Yes, it is possible for a Self-Managed Super Fund (SMSF) to own property jointly with other investors, including related parties. This is a common practice, and there are a few ways it can be structured.

Joint Ownership with Other Investors or Related Parties

An SMSF can hold property assets jointly with other entities such as family trusts, companies, or even the SMSF members personally. Typically, this joint ownership is structured as tenants in common, which means that each party’s ownership interest in the property is distinct and can be clearly identified on the property title.

Important Considerations

  1. Title and Ownership: The property title must clearly state the ownership percentages of each party involved.
  2. Income and Expenses: Income generated from the property and any expenses incurred need to be apportioned according to the ownership percentages of each party.
  3. Tenants in Common Agreement: It is usually recommended to have a formal ‘tenants in common agreement’ in place. This agreement outlines each party’s rights and obligations, ensuring clarity and avoiding potential disputes.
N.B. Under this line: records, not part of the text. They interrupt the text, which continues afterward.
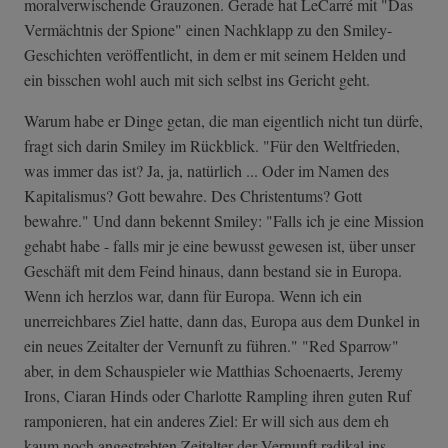
moralverwischende Grauzonen. Gerade hat LeCarré mit "Das
Vermächtnis der Spione" einen Nachklapp zu den Smiley-
Geschichten veröffentlicht, in dem er mit seinem Helden und
ein bisschen wohl auch mit sich selbst ins Gericht geht.
Warum habe er Dinge getan, die man eigentlich nicht tun dürfe,
fragt sich darin Smiley im Rückblick. "Für den Weltfrieden,
was immer das ist? Ja, ja, natürlich ... Oder im Namen des
Kapitalismus? Gott bewahre. Des Christentums? Gott
bewahre." Und dann bekennt Smiley: "Falls ich je eine Mission
gehabt habe - falls mir je eine bewusst gewesen ist, über unser
Geschäft mit dem Feind hinaus, dann bestand sie in Europa.
Wenn ich herzlos war, dann für Europa. Wenn ich ein
unerreichbares Ziel hatte, dann das, Europa aus dem Dunkel in
ein neues Zeitalter der Vernunft zu führen." "Red Sparrow"
aber, in dem Schauspieler wie Matthias Schoenaerts, Jeremy
Irons, Ciaran Hinds oder Charlotte Rampling ihren guten Ruf
ramponieren, hat ein anderes Ziel: Er will sich aus dem eh
kaum noch angestrebten Zeitalter der Vernunft radikal ins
Alternative Ownership Structures

Another way an SMSF can invest in property is through a Unit Trust or Company. In this scenario:

  1. Buying Shares or Units: The SMSF can purchase shares in a related company or units in a related trust.
  2. Property Acquisition: The related entity (trust or company) then uses these funds to acquire the property.
  3. Funding Flexibility: This structure allows other related parties, individuals, or relatives to also buy shares or units in these entities. This collective investment can help fund the property purchase more quickly.